Häufige Fragen zum Arbeitgeberzuschuss beim Jobrad
Was zahlt der Arbeitgeber bei einem Jobrad?
Beim Gehaltsextra-Modell übernimmt der Arbeitgeber die komplette monatliche Leasingrate zusätzlich zum Gehalt. Optional kann er auch Vollkaskoversicherung und Servicepakete übernehmen. Beim Gehaltsumwandlungs-Modell trägt der Arbeitgeber in der Regel keine Kosten, weil der Mitarbeiter auf Bruttogehalt verzichtet.
Was bedeutet Arbeitgeberzuschuss beim Jobrad?
Ein Arbeitgeberzuschuss ist eine freiwillige monatliche Zahlung des Arbeitgebers zur Leasingrate des Dienstrades. Er kann die Rate teilweise oder vollständig decken. Beim Gehaltsextra-Modell ist dieser Zuschuss für den Mitarbeiter steuerfrei.
Ist Jobrad für Arbeitgeber kostenlos?
Bei Gehaltsumwandlung entstehen für den Arbeitgeber nahezu keine Kosten, weil der Mitarbeiter aus seinem Bruttogehalt finanziert. Beim Gehaltsextra-Modell trägt der Arbeitgeber die Leasingrate, kann sie aber vollständig als Betriebsausgabe absetzen und spart Lohnnebenkosten.
Was kostet ein Jobrad für die Firma?
Das hängt vom gewählten Modell ab. Bei Gehaltsumwandlung praktisch nichts. Bei Gehaltsextra die monatliche Leasingrate, typischerweise zwischen 50 und 120 Euro pro Monat und Mitarbeiter, abzüglich der Steuerersparnis durch den Betriebsausgabenabzug.
Was kostet Fahrradleasing beim Arbeitgeber?
Die Leasingrate richtet sich nach dem Wert des Rads und der Laufzeit. Bei einem E-Bike mit 3.000 Euro Listenpreis und 36 Monaten Laufzeit liegt die monatliche Rate typischerweise zwischen 70 und 100 Euro. Als Betriebsausgabe ist sie vollständig abzugsfähig.
Welche Vorteile hat Jobrad für den Arbeitnehmer?

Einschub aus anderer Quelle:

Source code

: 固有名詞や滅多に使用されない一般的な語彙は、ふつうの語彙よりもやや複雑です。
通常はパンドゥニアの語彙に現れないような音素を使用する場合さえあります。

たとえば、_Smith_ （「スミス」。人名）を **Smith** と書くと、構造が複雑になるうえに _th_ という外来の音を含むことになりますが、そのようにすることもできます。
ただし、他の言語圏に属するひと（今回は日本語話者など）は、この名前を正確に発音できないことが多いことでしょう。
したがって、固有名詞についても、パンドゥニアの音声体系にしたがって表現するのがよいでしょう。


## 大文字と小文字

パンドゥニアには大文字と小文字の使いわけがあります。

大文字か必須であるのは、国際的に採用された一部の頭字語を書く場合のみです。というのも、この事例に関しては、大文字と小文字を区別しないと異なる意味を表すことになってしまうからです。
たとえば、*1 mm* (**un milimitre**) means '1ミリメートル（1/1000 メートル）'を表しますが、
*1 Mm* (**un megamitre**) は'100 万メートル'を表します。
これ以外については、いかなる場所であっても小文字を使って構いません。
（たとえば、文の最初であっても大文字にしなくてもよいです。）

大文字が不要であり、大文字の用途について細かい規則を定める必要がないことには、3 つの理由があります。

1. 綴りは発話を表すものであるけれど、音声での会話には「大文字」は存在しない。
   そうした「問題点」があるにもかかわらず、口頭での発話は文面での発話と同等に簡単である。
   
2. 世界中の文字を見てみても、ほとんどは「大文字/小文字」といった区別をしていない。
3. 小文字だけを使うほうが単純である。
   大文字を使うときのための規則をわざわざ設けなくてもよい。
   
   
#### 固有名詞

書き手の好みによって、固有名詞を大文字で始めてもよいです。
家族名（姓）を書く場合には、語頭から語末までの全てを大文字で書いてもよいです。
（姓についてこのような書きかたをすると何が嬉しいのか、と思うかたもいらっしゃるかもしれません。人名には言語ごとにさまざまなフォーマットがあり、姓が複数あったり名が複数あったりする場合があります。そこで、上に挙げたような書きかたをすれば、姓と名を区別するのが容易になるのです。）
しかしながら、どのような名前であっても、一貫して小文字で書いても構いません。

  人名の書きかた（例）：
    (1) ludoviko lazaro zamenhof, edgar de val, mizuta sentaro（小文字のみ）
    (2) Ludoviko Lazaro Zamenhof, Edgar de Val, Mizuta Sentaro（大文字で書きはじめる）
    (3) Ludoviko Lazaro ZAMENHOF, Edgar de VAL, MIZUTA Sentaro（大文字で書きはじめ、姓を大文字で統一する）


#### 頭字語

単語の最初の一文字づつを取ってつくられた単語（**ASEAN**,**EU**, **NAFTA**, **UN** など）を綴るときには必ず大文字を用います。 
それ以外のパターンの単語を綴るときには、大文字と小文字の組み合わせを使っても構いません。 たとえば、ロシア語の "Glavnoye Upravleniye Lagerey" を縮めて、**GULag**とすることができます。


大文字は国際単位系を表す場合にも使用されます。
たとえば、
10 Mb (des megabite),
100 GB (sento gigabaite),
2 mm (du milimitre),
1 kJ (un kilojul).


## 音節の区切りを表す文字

Beim Gehaltsextra zahlt der Mitarbeiter gar nichts und bekommt ein Rad komplett kostenfrei. Bei Gehaltsumwandlung spart er rund 40 Prozent gegenüber dem Direktkauf, weil die Rate aus dem Bruttogehalt finanziert wird und der geldwerte Vorteil nur 0,25 Prozent des Listenpreises beträgt. Dazu kommt der Wegfall der 0,03-Prozent-Regelung für Pendelfahrten.
Welche Nachteile hat Fahrradleasing?
Bei Gehaltsumwandlung sinkt das Bruttogehalt, was sich auf Sozialversicherungsansprüche wie Rente oder Krankengeld auswirken kann. Der Kauf nach Leasingende ist teurer als viele erwarten, weil das Finanzamt 40 Prozent des Listenpreises als Restwert ansetzt. Und S-Pedelecs über 25 km/h fallen komplett aus der Steuerbegünstigung heraus.
Welche Zuschüsse kann man vom Arbeitgeber beim Jobrad bekommen?
Monatlicher Zuschuss zur Leasingrate, Übernahme der Vollkaskoversicherung, Übernahme von Servicepaketen für Wartung und Reparatur sowie zusätzlich bis zu 50 Euro monatlichem Sachbezug für Zubehör wie Helm oder Schloss. All das ist beim Gehaltsextra-Modell steuerfrei.
Ist das Jobrad ein geldwerter Vorteil?
Beim Gehaltsextra-Modell nicht. Die Überlassung ist nach § 3 Nr. 37 EStG vollständig steuerfrei, es entsteht kein geldwerter Vorteil. Bei Gehaltsumwandlung entsteht ein geldwerter Vorteil, der aber günstig bewertet wird: 0,25 Prozent des Listenpreises pro Monat, also bei einem 3.000-Euro-Rad nur 7 Euro monatlich.